INSTRUÇÕES DO EXERCÍCIO:
Responda com base no texto sobre dispneia paroxística noturna:
(a) Qual é a idade do paciente?
(b) De que ano é a prova da Faculdade de Medicina de Marília?
(c) O que alivia a falta de ar do paciente?

Dispneia Paroxística Noturna: Sinal de Insuficiência Cardíaca

Famema/HCFMM - Faculdade de Medicina de Marília (SP) — Prova 2020

Enunciado

Paciente de 69 anos de idade é acompanhado por diabetes mellitus e hipertensão arterial. Refere que tem acordado de madrugada nos últimos dias com falta de ar intensa, que só alivia quando se levanta da cama. A radiografia realizada na unidade de saúde é mostrada a seguir. Ao exame físico, mais provavelmente, o paciente apresente

Alternativas

  1. A) bulhas cardíacas abafadas (muito hipofonéticas).
  2. B) edema unilateral de membro inferior, com empastamento de panturrilha.
  3. C) terceira bulha cardíaca (B3).
  4. D) redução global do murmúrio vesicular e sibilos.

MATERIAL DE ESTUDO:
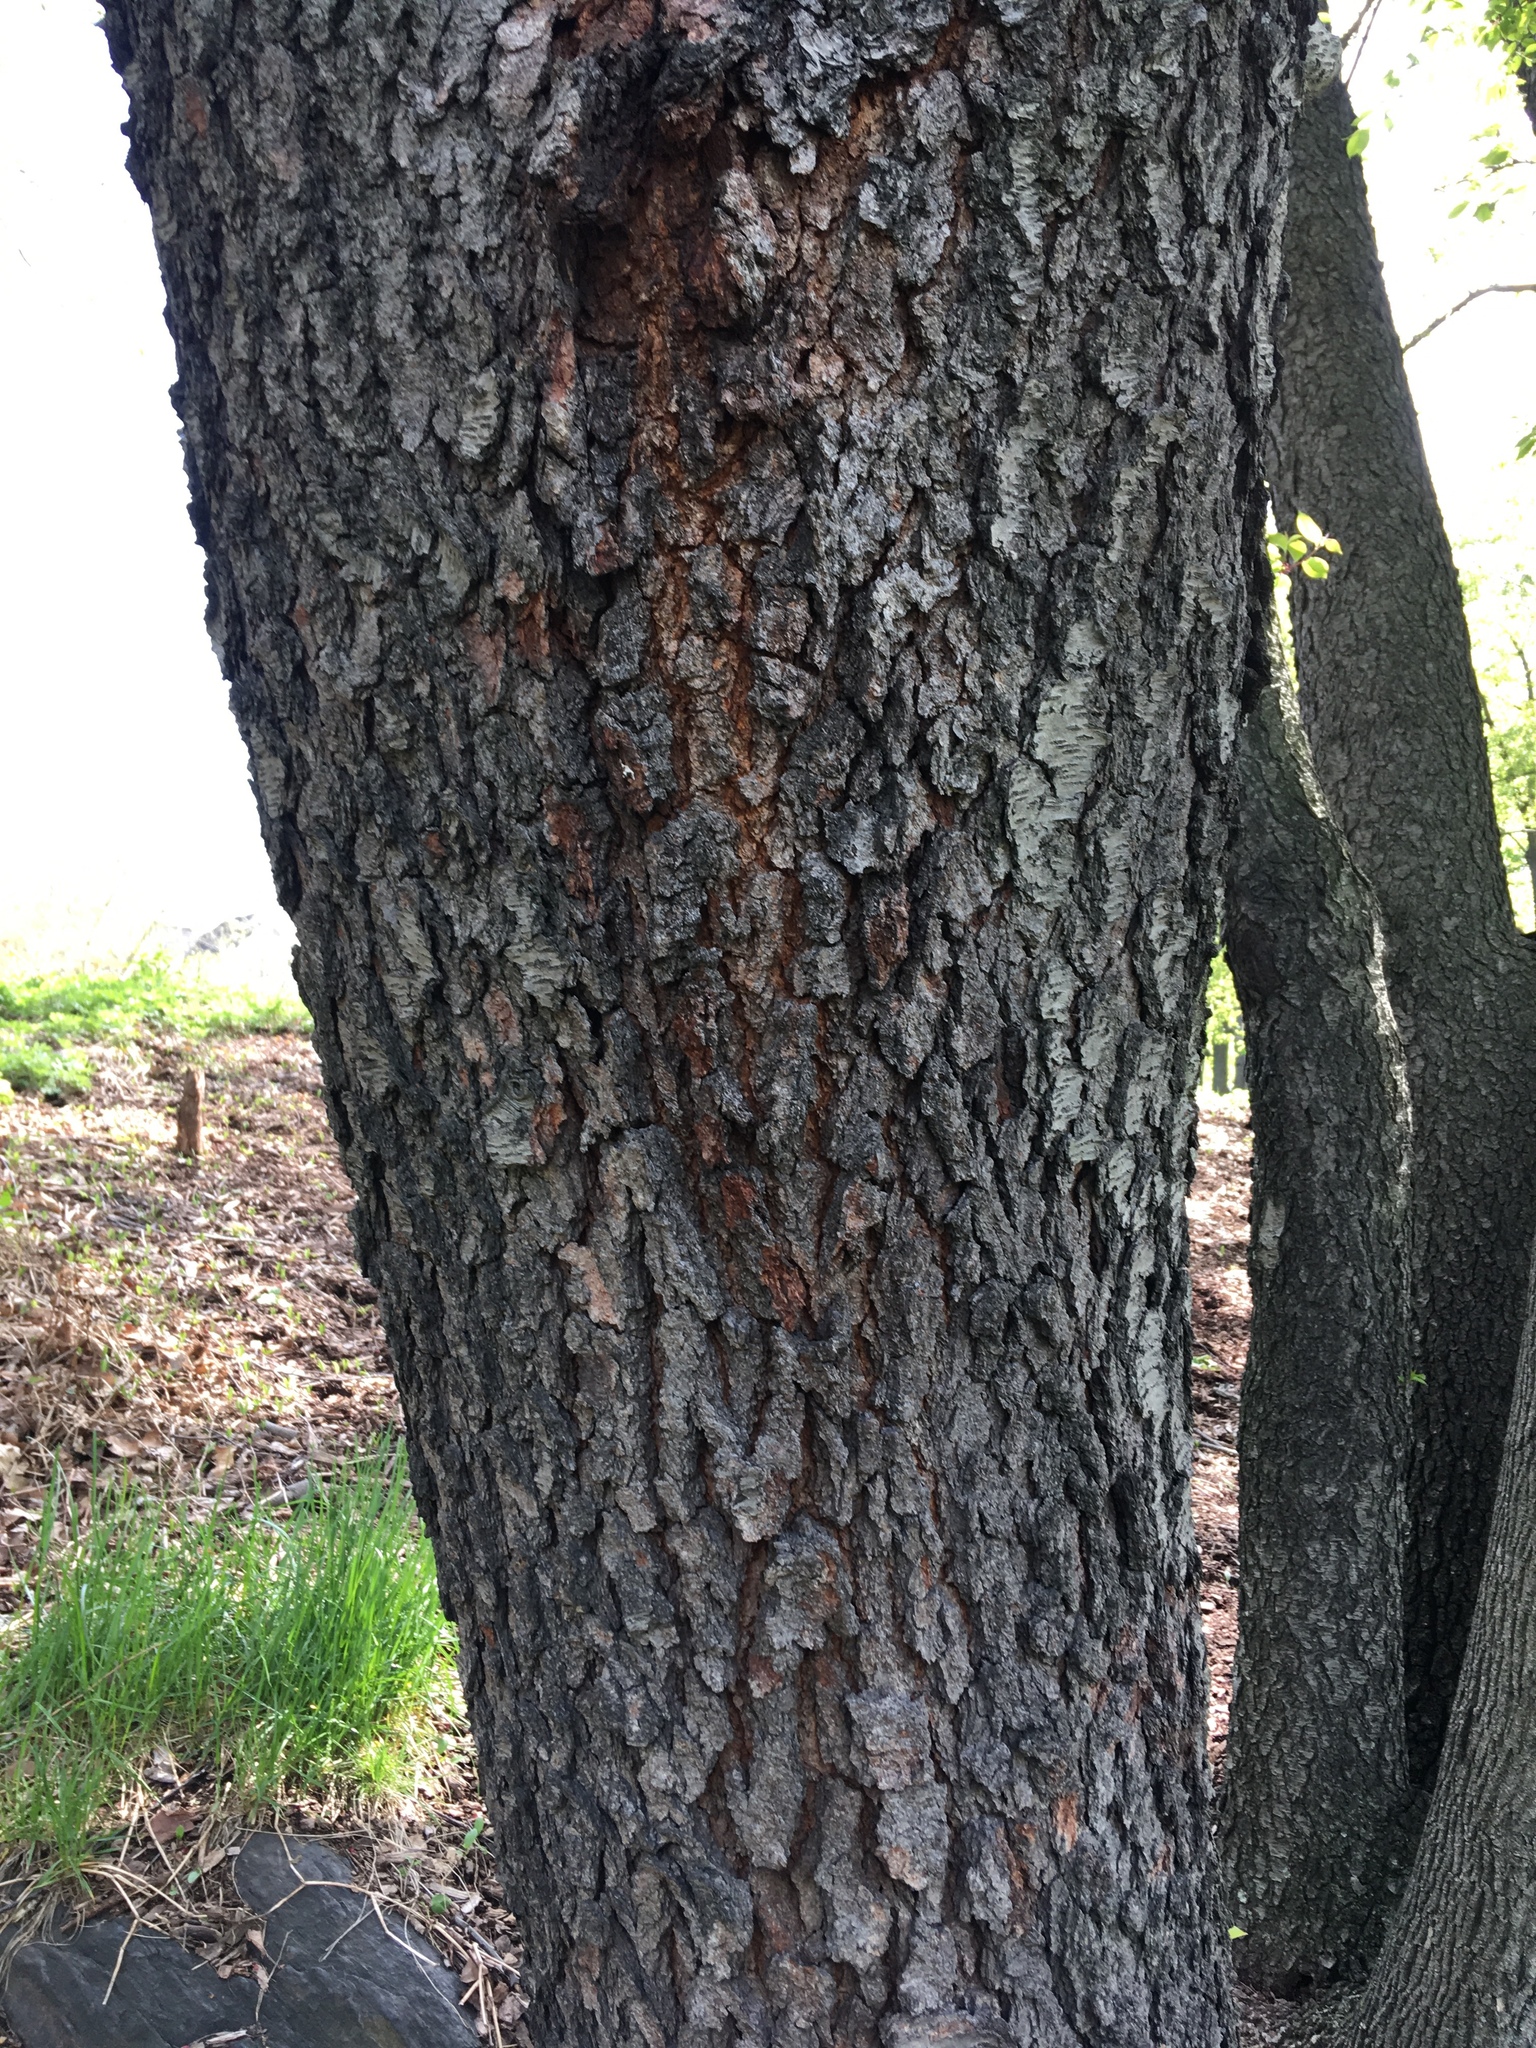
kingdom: Plantae
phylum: Tracheophyta
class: Magnoliopsida
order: Rosales
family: Rosaceae
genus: Prunus
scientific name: Prunus serotina
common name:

ÁREA DE RESPOSTA:
(a) 69 anos.
(b) 2020.
(c) Levantar-se da cama.